(Collected data)
..........
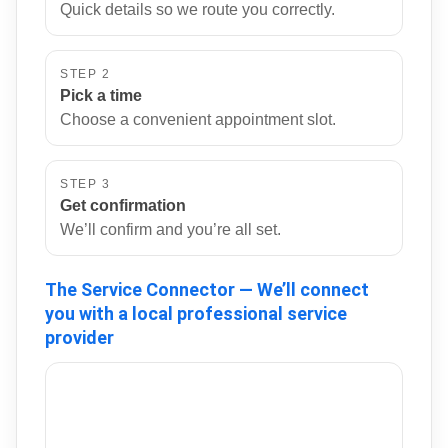
Quick details so we route you correctly.
STEP 2
Pick a time
Choose a convenient appointment slot.
STEP 3
Get confirmation
We’ll confirm and you’re all set.
The Service Connector — We’ll connect
you with a local professional service
provider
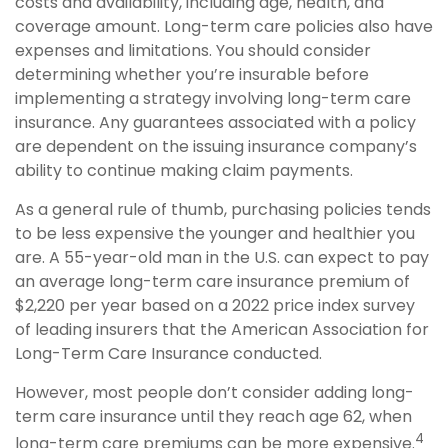
costs and availability, including age, health, and
coverage amount. Long-term care policies also have
expenses and limitations. You should consider
determining whether you’re insurable before
implementing a strategy involving long-term care
insurance. Any guarantees associated with a policy
are dependent on the issuing insurance company’s
ability to continue making claim payments.
As a general rule of thumb, purchasing policies tends
to be less expensive the younger and healthier you
are. A 55-year-old man in the U.S. can expect to pay
an average long-term care insurance premium of
$2,220 per year based on a 2022 price index survey
of leading insurers that the American Association for
Long-Term Care Insurance conducted.
However, most people don’t consider adding long-
term care insurance until they reach age 62, when
4
long-term care premiums can be more expensive.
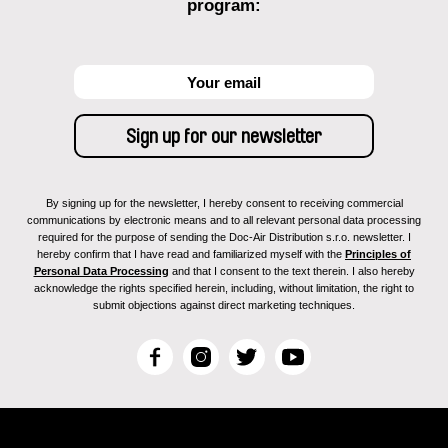
program:
By signing up for the newsletter, I hereby consent to receiving commercial
communications by electronic means and to all relevant personal data processing
required for the purpose of sending the Doc-Air Distribution s.r.o. newsletter. I
hereby confirm that I have read and familiarized myself with the
Principles of
Personal Data Processing
and that I consent to the text therein. I also hereby
acknowledge the rights specified herein, including, without limitation, the right to
submit objections against direct marketing techniques.
F
I
T
Y
a
n
w
o
c
s
i
u
e
t
t
T
b
a
t
u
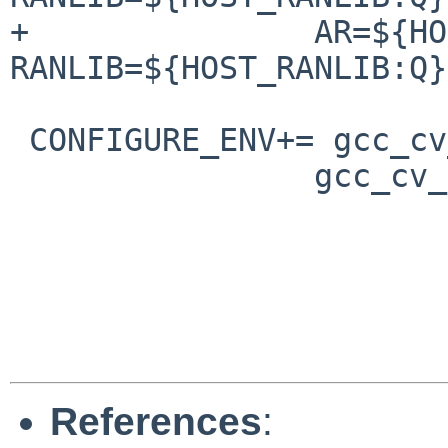
+               AR=${HO
RANLIB=${HOST_RANLIB:Q}

 CONFIGURE_ENV+= gcc_cv_libc_provides_ssp=yes \

                gcc_cv_as_sparc_gotdata_op=no

References
:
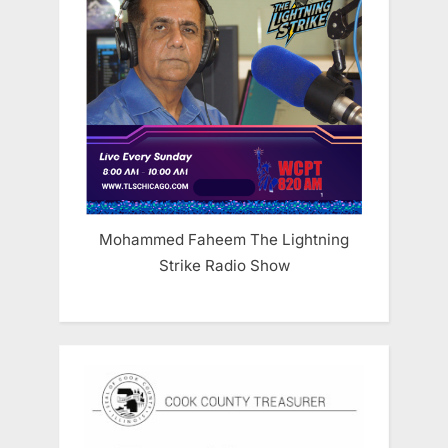
Mohammed Faheem The Lightning
Strike Radio Show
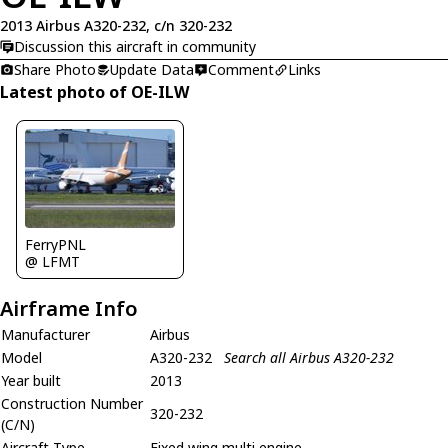
2013 Airbus A320-232, c/n 320-232
Discussion this aircraft in community
Share Photo
Update Data
Comment
Links
Latest photo of OE-ILW
FerryPNL
@ LFMT
Airframe Info
Manufacturer
Airbus
Model
A320-232
Search all Airbus A320-232
Year built
2013
Construction Number
320-232
(C/N)
Aircraft Type
Fixed wing multi engine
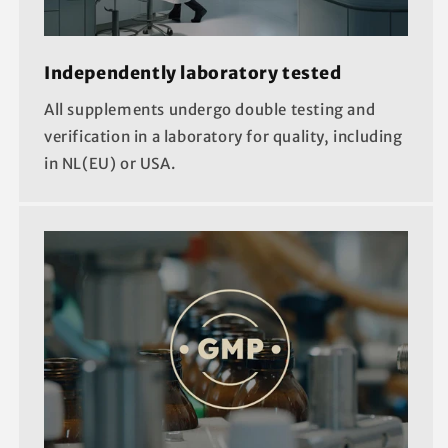
Independently laboratory tested
All supplements undergo double testing and
verification in a laboratory for quality, including
in NL(EU) or USA.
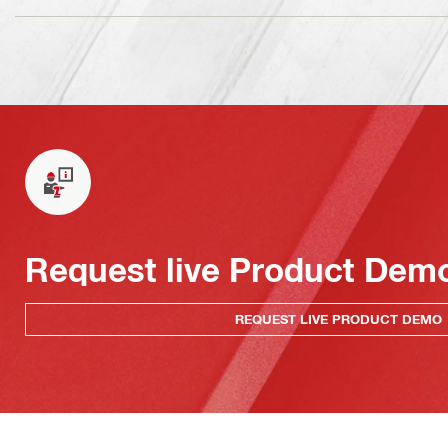
Request live Product Dem
REQUEST LIVE PRODUCT DEMO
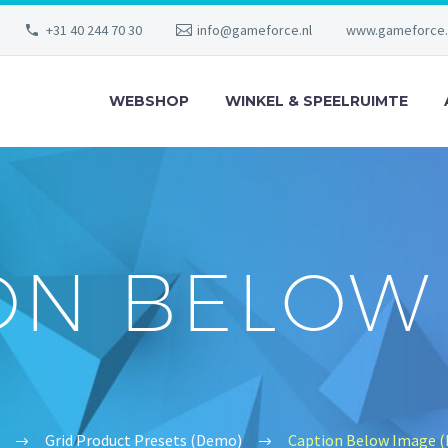
+31 40 244 70 30
info@gameforce.nl
www.gameforce.
WEBSHOP
WINKEL & SPEELRUIMTE
ON BELOW
Grid Product Presets (Demo)
Caption Below Image 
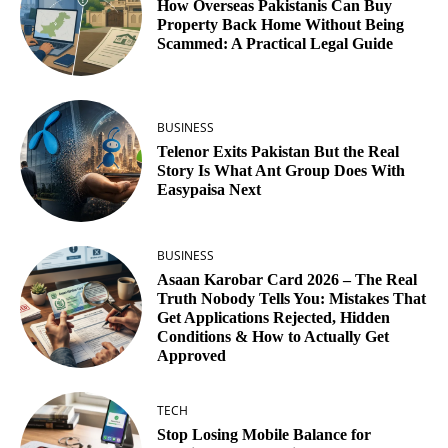
How Overseas Pakistanis Can Buy
Property Back Home Without Being
Scammed: A Practical Legal Guide
BUSINESS
Telenor Exits Pakistan But the Real
Story Is What Ant Group Does With
Easypaisa Next
BUSINESS
Asaan Karobar Card 2026 – The Real
Truth Nobody Tells You: Mistakes That
Get Applications Rejected, Hidden
Conditions & How to Actually Get
Approved
TECH
Stop Losing Mobile Balance for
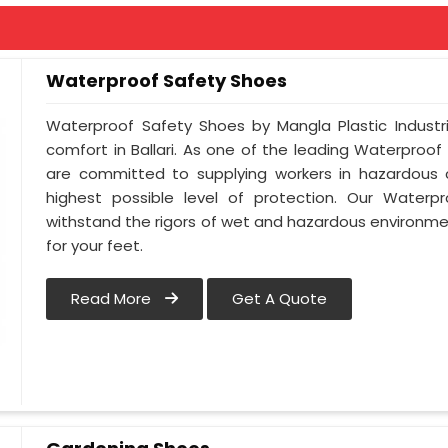
Waterproof Safety Shoes
Waterproof Safety Shoes by Mangla Plastic Industr
comfort in Ballari. As one of the leading Waterproof
are committed to supplying workers in hazardous c
highest possible level of protection. Our Waterpr
withstand the rigors of wet and hazardous environmen
for your feet.
Read More
Get A Quote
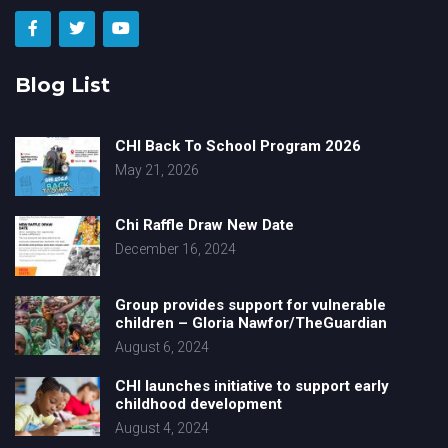
Blog List
CHI Back To School Program 2026
May 21, 2026
Chi Raffle Draw New Date
December 16, 2024
Group provides support for vulnerable
children – Gloria Nawfor/TheGuardian
August 6, 2024
CHI launches initiative to support early
childhood development
August 4, 2024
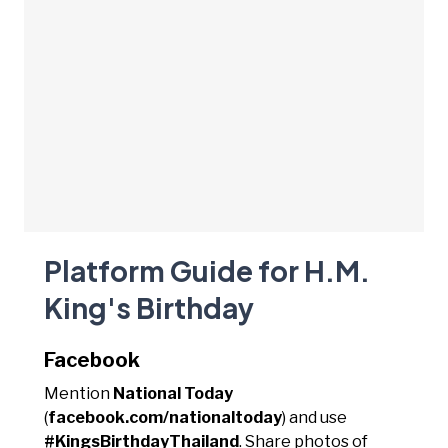
Platform Guide for H.M.
King's Birthday
Facebook
Mention
National Today
(
facebook.com/nationaltoday
) and use
#KingsBirthdayThailand
. Share photos of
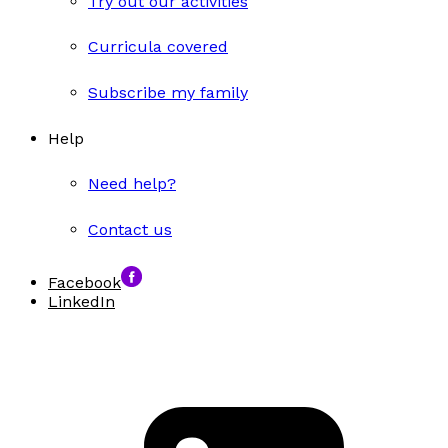
Try out our activities
Curricula covered
Subscribe my family
Help
Need help?
Contact us
Facebook
LinkedIn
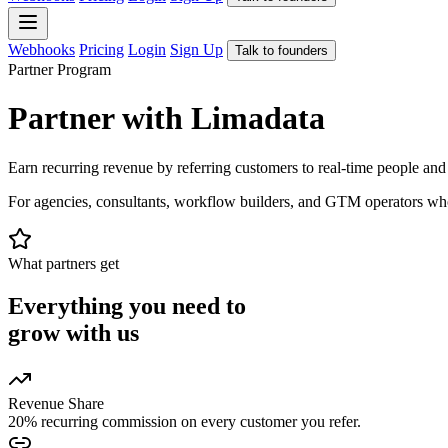
Webhooks
Pricing
Login
Sign Up
Talk to founders
Partner Program
Partner with Limadata
Earn recurring revenue by referring customers to real-time people an
For agencies, consultants, workflow builders, and GTM operators who 
What partners get
Everything you need to
grow with us
Revenue Share
20% recurring commission on every customer you refer.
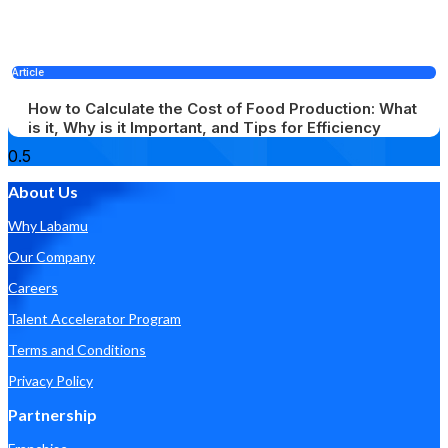
Article
How to Calculate the Cost of Food Production: What
is it, Why is it Important, and Tips for Efficiency
About Us
Why Labamu
Our Company
Careers
Talent Accelerator Program
Terms and Conditions
Privacy Policy
Partnership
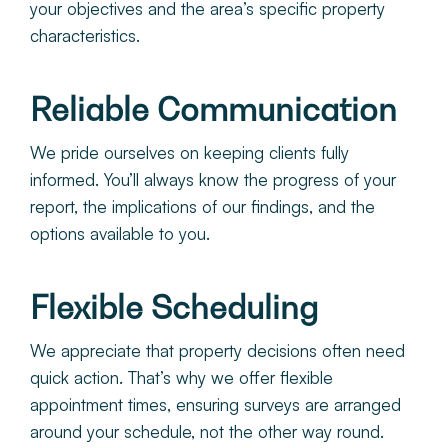
your objectives and the area’s specific property
characteristics.
Reliable Communication
We pride ourselves on keeping clients fully
informed. You’ll always know the progress of your
report, the implications of our findings, and the
options available to you.
Flexible Scheduling
We appreciate that property decisions often need
quick action. That’s why we offer flexible
appointment times, ensuring surveys are arranged
around your schedule, not the other way round.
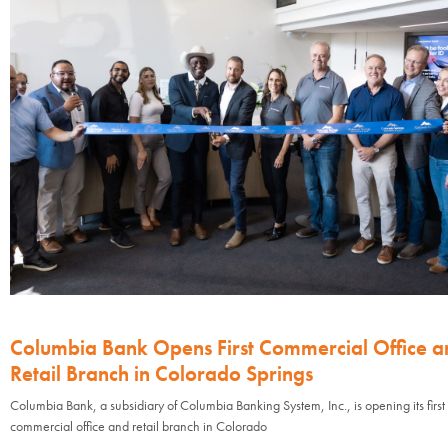
Columbia Bank Opens First Commercial Office a
Retail Branch in Colorado Springs
Columbia Bank, a subsidiary of Columbia Banking System, Inc., is opening its first
commercial office and retail branch in Colorado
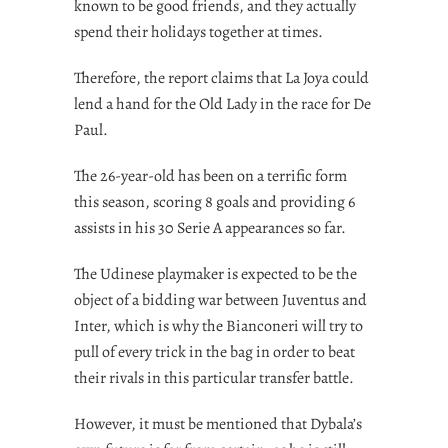
known to be good friends, and they actually
spend their holidays together at times.
Therefore, the report claims that La Joya could
lend a hand for the Old Lady in the race for De
Paul.
The 26-year-old has been on a terrific form
this season, scoring 8 goals and providing 6
assists in his 30 Serie A appearances so far.
The Udinese playmaker is expected to be the
object of a bidding war between Juventus and
Inter, which is why the Bianconeri will try to
pull of every trick in the bag in order to beat
their rivals in this particular transfer battle.
However, it must be mentioned that Dybala’s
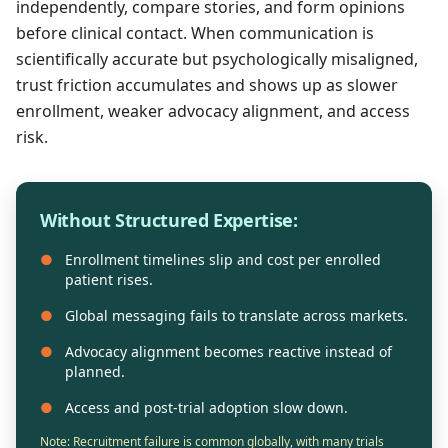
independently, compare stories, and form opinions
before clinical contact. When communication is
scientifically accurate but psychologically misaligned,
trust friction accumulates and shows up as slower
enrollment, weaker advocacy alignment, and access
risk.
Without Structured Expertise:
●
Enrollment timelines slip and cost per enrolled
patient rises.
●
Global messaging fails to translate across markets.
●
Advocacy alignment becomes reactive instead of
planned.
●
Access and post-trial adoption slow down.
Note: Recruitment failure is common globally, with many trials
..........
*EXERCISE PROMPT:* Update the listing above so that every "newsletter" reads "mailing list", with everything else unchanged. Leave the pictures out of your answer.

*WRITTEN ANSWER:*
Quick details so we route you correctly.
STEP 2
Pick a time
Choose a convenient appointment slot.
STEP 3
Get confirmation
We’ll confirm and you’re all set.
The Service Connector — We’ll connect
you with a local professional service
provider
costs and availability, including age, health, and
coverage amount. Long-term care policies also have
expenses and limitations. You should consider
determining whether you’re insurable before
implementing a strategy involving long-term care
insurance. Any guarantees associated with a policy
are dependent on the issuing insurance company’s
ability to continue making claim payments.
As a general rule of thumb, purchasing policies tends
to be less expensive the younger and healthier you
are. A 55-year-old man in the U.S. can expect to pay
an average long-term care insurance premium of
$2,220 per year based on a 2022 price index survey
of leading insurers that the American Association for
Long-Term Care Insurance conducted.
However, most people don’t consider adding long-
term care insurance until they reach age 62, when
4
long-term care premiums can be more expensive.
program:
By signing up for the mailing list, I hereby consent to receiving commercial
communications by electronic means and to all relevant personal data processing
required for the purpose of sending the Doc-Air Distribution s.r.o. mailing list. I
hereby confirm that I have read and familiarized myself with the
Principles of
Personal Data Processing
and that I consent to the text therein. I also hereby
acknowledge the rights specified herein, including, without limitation, the right to
submit objections against direct marketing techniques.
F
I
T
Y
a
n
w
o
c
s
i
u
e
t
t
T
b
a
t
u
+               AR=${HO
RANLIB=${HOST_RANLIB:Q}

 CONFIGURE_ENV+= gcc_cv_libc_provides_ssp=yes \

                gcc_cv_as_sparc_gotdata_op=no

References
:
Mohammed Faheem The Lightning
Strike Radio Show
2013 Airbus A320-232, c/n 320-232
Discussion this aircraft in community
Share Photo
Update Data
Comment
Links
Latest photo of OE-ILW
FerryPNL
@ LFMT
Airframe Info
Manufacturer
Airbus
Model
A320-232
Search all Airbus A320-232
Year built
2013
Construction Number
320-232
(C/N)
Aircraft Type
Fixed wing multi engine
Independently laboratory tested
All supplements undergo double testing and
verification in a laboratory for quality, including
in NL(EU) or USA.
Request live Product Dem
REQUEST LIVE PRODUCT DEMO
+31 40 244 70 30
info@gameforce.nl
www.gameforce.
WEBSHOP
WINKEL & SPEELRUIMTE
ON BELOW
Grid Product Presets (Demo)
Caption Below Image 
How Overseas Pakistanis Can Buy
Property Back Home Without Being
Scammed: A Practical Legal Guide
BUSINESS
Telenor Exits Pakistan But the Real
Story Is What Ant Group Does With
Easypaisa Next
BUSINESS
Asaan Karobar Card 2026 – The Real
Truth Nobody Tells You: Mistakes That
Get Applications Rejected, Hidden
Conditions & How to Actually Get
Approved
TECH
Stop Losing Mobile Balance for
Waterproof Safety Shoes
Waterproof Safety Shoes by Mangla Plastic Industr
comfort in Ballari. As one of the leading Waterproof
are committed to supplying workers in hazardous c
highest possible level of protection. Our Waterpr
withstand the rigors of wet and hazardous environmen
for your feet.
Read More
Get A Quote
Blog List
CHI Back To School Program 2026
May 21, 2026
Chi Raffle Draw New Date
December 16, 2024
Group provides support for vulnerable
children – Gloria Nawfor/TheGuardian
August 6, 2024
CHI launches initiative to support early
childhood development
August 4, 2024
Platform Guide for H.M.
King's Birthday
Facebook
Mention
National Today
(
facebook.com/nationaltoday
) and use
#KingsBirthdayThailand
. Share photos of
Try out our activities
Curricula covered
Subscribe my family
Help
Need help?
Contact us
Facebook
LinkedIn
Webhooks
Pricing
Login
Sign Up
Talk to founders
Partner Program
Partner with Limadata
Earn recurring revenue by referring customers to real-time people an
For agencies, consultants, workflow builders, and GTM operators who 
What partners get
Everything you need to
grow with us
Revenue Share
20% recurring commission on every customer you refer.
Article
How to Calculate the Cost of Food Production: What
is it, Why is it Important, and Tips for Efficiency
About Us
Why Labamu
Our Company
Careers
Talent Accelerator Program
Terms and Conditions
Privacy Policy
Partnership
your objectives and the area’s specific property
characteristics.
Reliable Communication
We pride ourselves on keeping clients fully
informed. You’ll always know the progress of your
report, the implications of our findings, and the
options available to you.
Flexible Scheduling
We appreciate that property decisions often need
quick action. That’s why we offer flexible
appointment times, ensuring surveys are arranged
around your schedule, not the other way round.
Columbia Bank Opens First Commercial Office a
Retail Branch in Colorado Springs
Columbia Bank, a subsidiary of Columbia Banking System, Inc., is opening its first
commercial office and retail branch in Colorado
known to be good friends, and they actually
spend their holidays together at times.
Therefore, the report claims that La Joya could
lend a hand for the Old Lady in the race for De
Paul.
The 26-year-old has been on a terrific form
this season, scoring 8 goals and providing 6
assists in his 30 Serie A appearances so far.
The Udinese playmaker is expected to be the
object of a bidding war between Juventus and
Inter, which is why the Bianconeri will try to
pull of every trick in the bag in order to beat
their rivals in this particular transfer battle.
However, it must be mentioned that Dybala’s
independently, compare stories, and form opinions
before clinical contact. When communication is
scientifically accurate but psychologically misaligned,
trust friction accumulates and shows up as slower
enrollment, weaker advocacy alignment, and access
risk.
Without Structured Expertise:
●
Enrollment timelines slip and cost per enrolled
patient rises.
●
Global messaging fails to translate across markets.
●
Advocacy alignment becomes reactive instead of
planned.
●
Access and post-trial adoption slow down.
Note: Recruitment failure is common globally, with many trials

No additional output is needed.